This year, we’re supporting No Mow May and allowing natural grassland to grow at two plots across Barnsley.
We’ll be leaving the grass uncut at plots in Locke Park and Cannon Hall Park throughout May as part of our pledge to support the national campaign, which encourages people to not mow gardens and public areas. Leaving the grass uncut can help to stimulate wildflowers, encourage pollinators and potential species reintroductions. At the end of the May, the grass will be cut and the clippings will be removed from these two sites. We are still proceeding with all planned grass and verge maintenance across the borough and for these selected biodiversity sites.
Last year we launched a rewilding scheme at carefully selected plots across our borough. Rewilding is a great way to encourage biodiversity and wildflowers and is part of our ongoing work to make Barnsley more sustainable. After a successful first year, we'll be using our findings to add new areas to our scheme.

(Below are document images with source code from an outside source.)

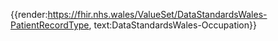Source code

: <div class="warning"><span class="ImplementWarn"></span></div>

{{render:https://fhir.nhs.wales/ValueSet/DataStandardsWales-PatientRecordType, text:DataStandardsWales-Occupation}}
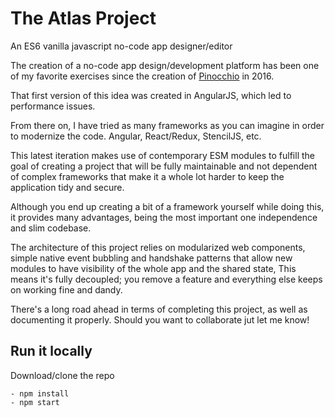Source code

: 
# The Atlas Project
An ES6 vanilla javascript no-code app designer/editor

The creation of a no-code app design/development platform has been one of my favorite exercises since the creation of [Pinocchio](https://pinocchio.us/) in 2016.

That first version of this idea was created in AngularJS, which led to performance issues.

From there on, I have tried as many frameworks as you can imagine in order to modernize the code. Angular, React/Redux, StencilJS, etc.

This latest iteration makes use of contemporary ESM modules to fulfill the goal of creating a project that will be fully maintainable and not dependent of complex frameworks that make it a whole lot harder to keep the application tidy and secure.

Although you end up creating a bit of a framework yourself while doing this, it provides many advantages, being the most important one independence and slim codebase.

The architecture of this project relies on modularized web components, simple native event bubbling and handshake patterns that allow new modules to have visibility of the whole app and the shared state, This means it's fully decoupled; you remove a feature and everything else keeps on working fine and dandy.

There's a long road ahead in terms of completing this project, as well as documenting it properly. Should you want to collaborate jut let me know!

## Run it locally
Download/clone the repo

    - npm install
    - npm start

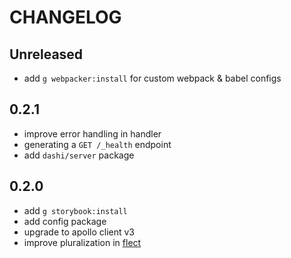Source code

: # CHANGELOG

## Unreleased

- add `g webpacker:install` for custom webpack & babel configs

## 0.2.1

- improve error handling in handler
- generating a `GET /_health` endpoint
- add `dashi/server` package

## 0.2.0

- add `g storybook:install`
- add config package
- upgrade to apollo client v3
- improve pluralization in [flect](https://github.com/swiftcarrot/flect)
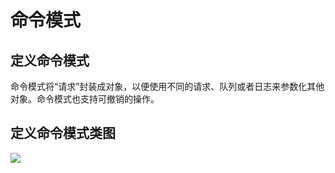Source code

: # 命令模式

## 定义命令模式

命令模式将“请求”封装成对象，以便使用不同的请求、队列或者日志来参数化其他对象。命令模式也支持可撤销的操作。

## 定义命令模式类图

![](https://picgo-1300787142.cos.ap-shanghai.myqcloud.com/img/命令模式类图.jpg)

Our rewilding plots will continue to be actively maintained and attended to every 18 days. Our team cut the grass around the plots, and paths through the grass in suitable places. This helps to enhance the areas for people to enjoy walking, exercise, and nature. Our rewilding plots will continue to be cut at the end of the grass-cutting season. This is to ensure that sites are left neat and tidy over winter and to help reduce soil fertility (wildflowers thrive in less fertile conditions).
Matt O’Neil, Executive Director for Growth and Sustainability, said: “I’m really pleased we are taking part in No Mow May and looking for new ways to increase biodiversity and make our borough more sustainable.
“We are committed to reducing our carbon emissions as a council to Net Zero by 2040. Increasing biodiversity levels is an important part of this ambition. By managing our grassland differently, we are encouraging potential new pollinators and helping to provide shelter for species.
“By making these small changes, we are hopeful these areas will benefit both wildlife and local people living nearby.”